For Tier 2 (Installed)

  1. User highlights a command for xyz-plugin and hits Enter.
  2. extensionManager.handleCommandAction() invokes the generic command handler hook.
  3. Because evaluating isBuiltInExtension('xyz-plugin') yields false, the fallback generic handler issues this.navigateToView('xyz-plugin/DefaultView').
  4. The $activeView store updates.
  5. In src/routes/+page.svelte, because isBuiltIn is false, it mounts <ExtensionIframe extensionId="xyz-plugin" view="xyz-plugin/DefaultView" />.
  6. ExtensionIframe.svelte reactively generates the src attribute string: asyar-extension://xyz-plugin/index.html?view=DefaultView
  7. The <iframe sandbox="allow-scripts allow-same-origin allow-forms allow-popups"> DOM node is attached.
  8. Protocol Interception (lib.rs): The network request for asyar-extension:// is intercepted by the Tauri Rust core.
  9. Path Resolution:
    • Rust strips query parameters (?view=DefaultView) using .split('?').next().unwrap().
    • It iterates through paths in a strict, security-focused priority order: it checks Host bundle resources (Priority 2) first, and only if not found does it check the user AppData directory (Priority 3). Priority 1 is reserved exclusively for a localized development source directory and is only evaluated in debug builds.

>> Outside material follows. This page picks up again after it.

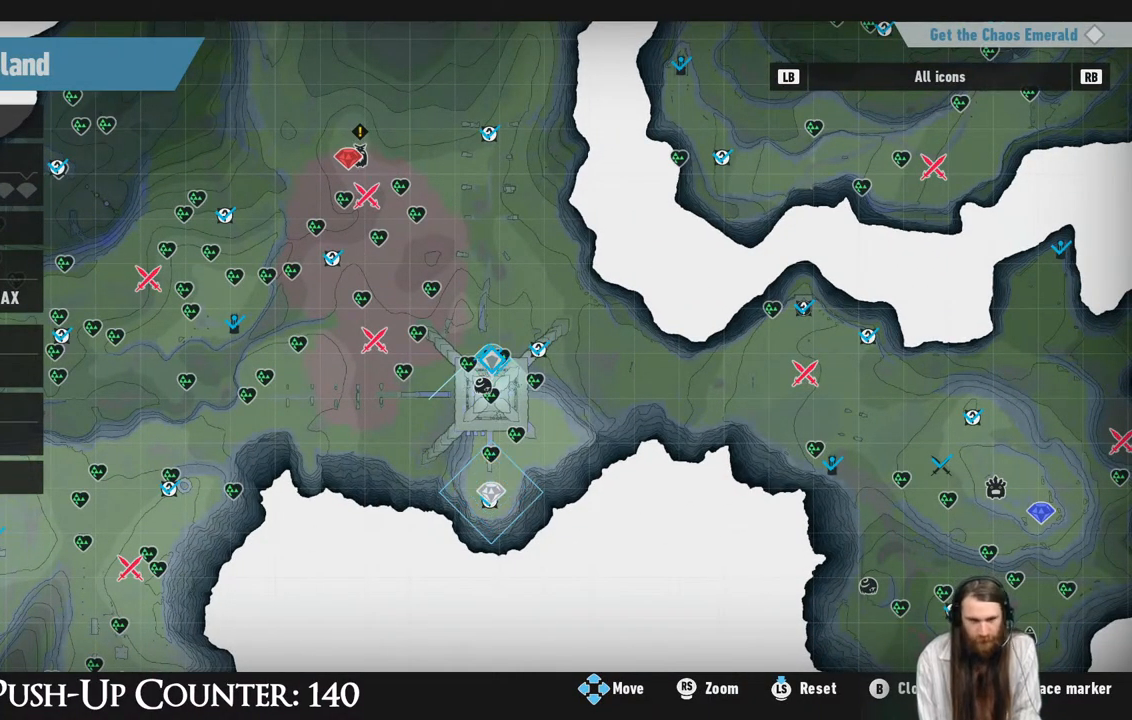
{"buttons": [], "left_stick": "center", "right_stick": "center", "events": []}
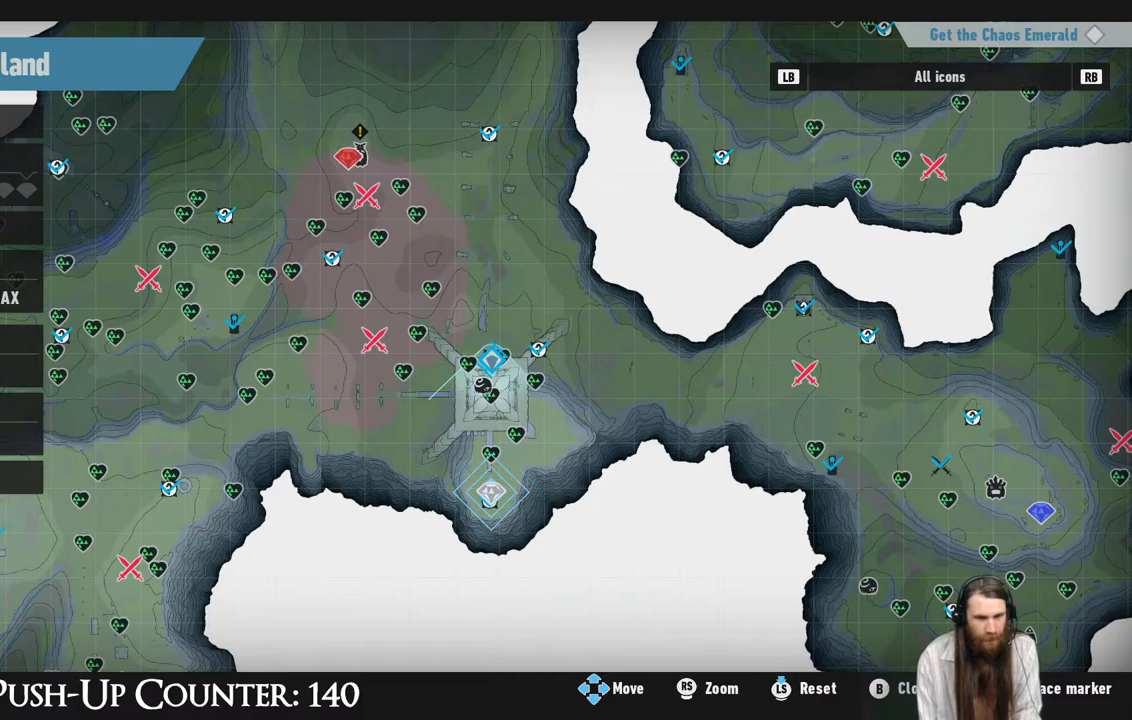
{"buttons": [], "left_stick": "left", "right_stick": "center", "events": [[183, "left_stick", "left"]]}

  10. Delivery: Rust reads index.html from disk, attaches Content-Security-Policy headers, and sets the mime type (text/html), serving it as bytes directly to the iframe webview.
  11. Extension Boot: The extension's index.html executes its imported JS chunk (main.ts).
  12. SDK Hook: Extension code executes new ExtensionContext(), taking over the iframe window and establishing the MessageBroker listener back to window.parent.
  13. The extension's internal framework layout mounts, and the screen updates with external UI pixels.